The Australian Department of Home Affairs rejected Wang’s asylum application over an alleged fraud committed against Sydney businessman Filip Shu. The same Epoch Times report cited a UK media report which said AAT could not be granted refugee status despite having “well-founded” concerns about returning to China because he committed fraud before entering Australia on a tourist visa.

The Epoch Times report by Cindy Zhan, said that Wang in 2019 had exposed and provided an account of the Chinese Communist Party’s (CCP) influence operations overseas. He also disclosed to Australian immigration that how China’s espionage activities are present in Hong Kong and Taiwan.

In addition to this, the Zhan report mentions that he also provided the Australian Security Intelligence Organisation (ASIO) with a detailed account his role in the kidnapping of Causeway Bay bookstore owner Li in Hong Kong.

Further, he also claimed that he had met with the head of CCP spy operations in Australia. He also mentioned that the questioned person worked in Australia’s energy sector, according to Zhan’s Epoch Times report. He also said he was sent to Hong Kong, where he infiltrated universities and stole military and weapons intelligence, all on the orders of his CCP superiors.

Although on the other hand, CCP’s Political and Legal Affairs Commission responded swiftly after him going public on the Australian media saying that he was an unemployed individual and had been convicted of Fraud.

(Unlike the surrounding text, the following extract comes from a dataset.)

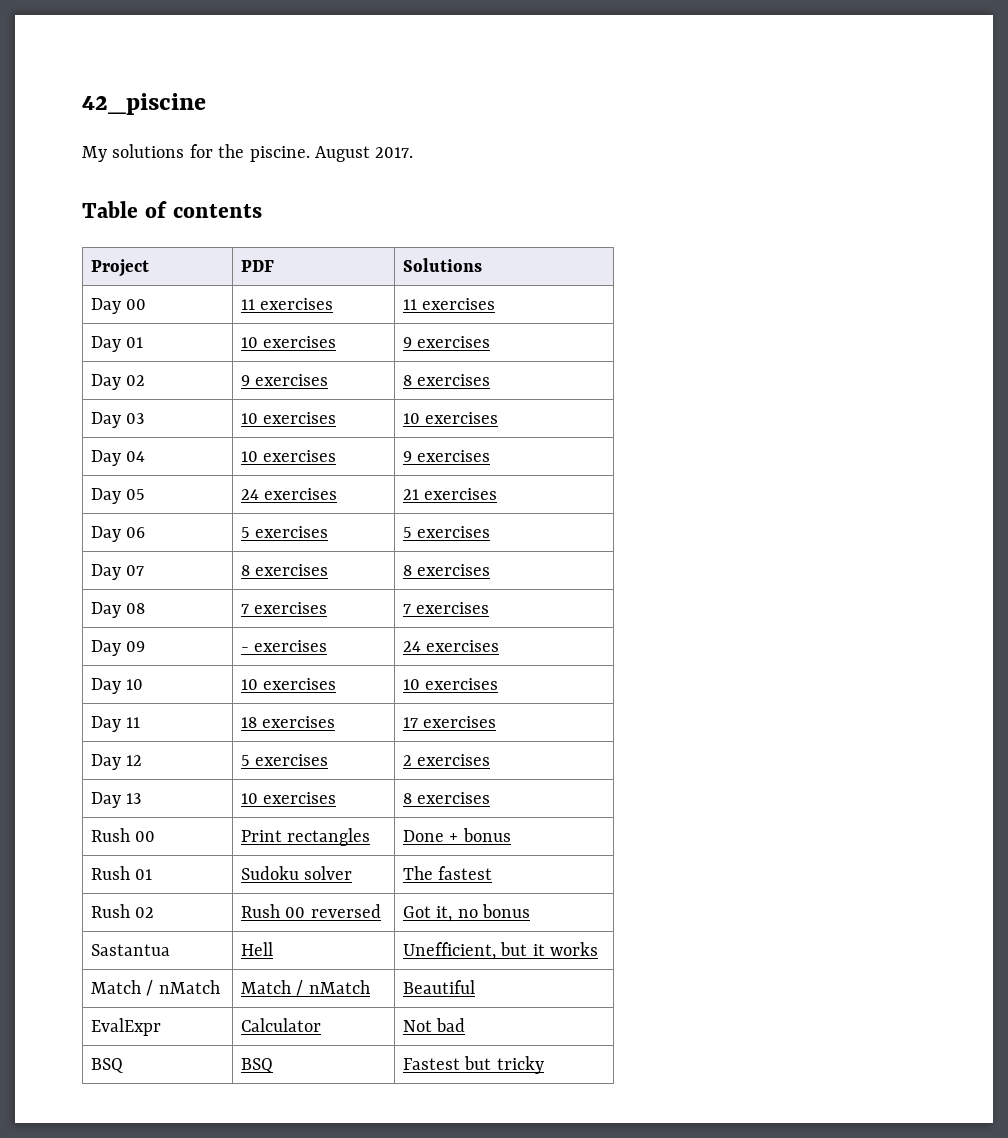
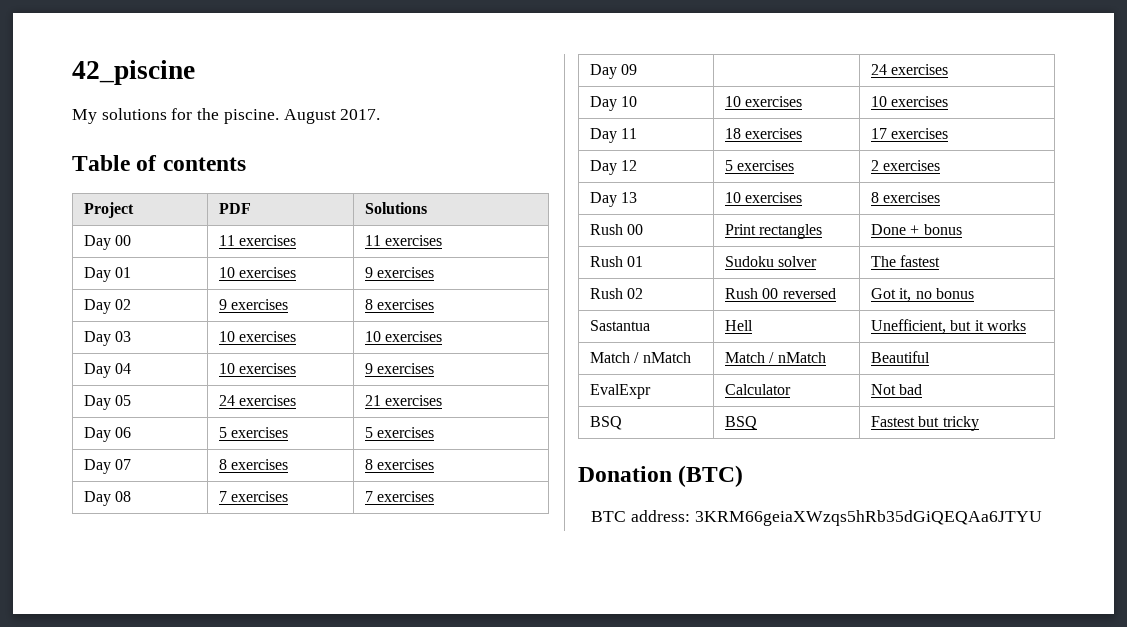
[240,640,328,652] - exercises -> (638, 69) none
(544, 1065) none -> [578,465,744,487] [591,510,1042,526] // Donation (BTC) // BTC address: 3KRM66geiaXWzqs5hRb35dGiQEQAa6JTYU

In an interview given to Epoch Times then 27-year-old Wang told about how he had become disillusioned by the CCP’s totalitarian agenda which led to his decision.

“As I grew older and my worldview changed, I gradually realised the damage that the CCP’s authoritarianism was doing to democracy and human rights around the world,” Wang is, the first Chinese spy to go public with his identity.

Notably, this rejection of Wang’s asylum is quite unexpected even in Australia as the Epoch Times report claims that policymakers from both major parties in Australia supported granting asylum to Wang in 2019.

A former analyst at the Australian Strategic Policy Institute Alex Joske, “My jaw dropped as I read Wang’s 12-page Chinese-language confession and plea for help,”.

In addition to this, the Zhan’s report also quotes a former Liberal senator for Tasmania Eric Abetz, who in an email told the Epoch times “It would indeed be a sad and worrying outcome should genuine defectors not be assisted. This would have a very real and chilling impact if protection was not granted,” according to the Epoch Times report.

Zhan’s report in Epoch Times says that the current Australian Prime Minister Anthony Albanese back then had said that “We know that he has outlined a range of activities which clearly put him in a circumstance whereby it’s a legitimate claim for asylum,”.

The Liberal MP Shadow Minister for Defence Andrew Hastie also supported granting Wang asylum by saying “I’m of the view that anyone who’s willing to assist us in defending our sovereignty deserves our protection,” Hastie, who chaired the Joint Committee on Intelligence and Security, said at the time. “I think he deserves our protection and our support.”, according to Zhan’s report in Epoch Times.

Meanwhile, Jennifer Zeng, an Australian Chinese writer, and YouTuber focusing on Chinese politics who had also applied for asylum in Australia in 2001 mentioned that CCP will exert pressure on Home Affairs as the same had happened in her case also.

Surprisingly this denial of asylum to him came after Penny Wong visited China to restart Australian exports to Beijing after years of diplomatic tension with the previous Liberal government of China.

Although the Epoch Times report says that both the Administrative Appeals Tribunal and the Department of Home Affairs said that they were not able to comment on the case.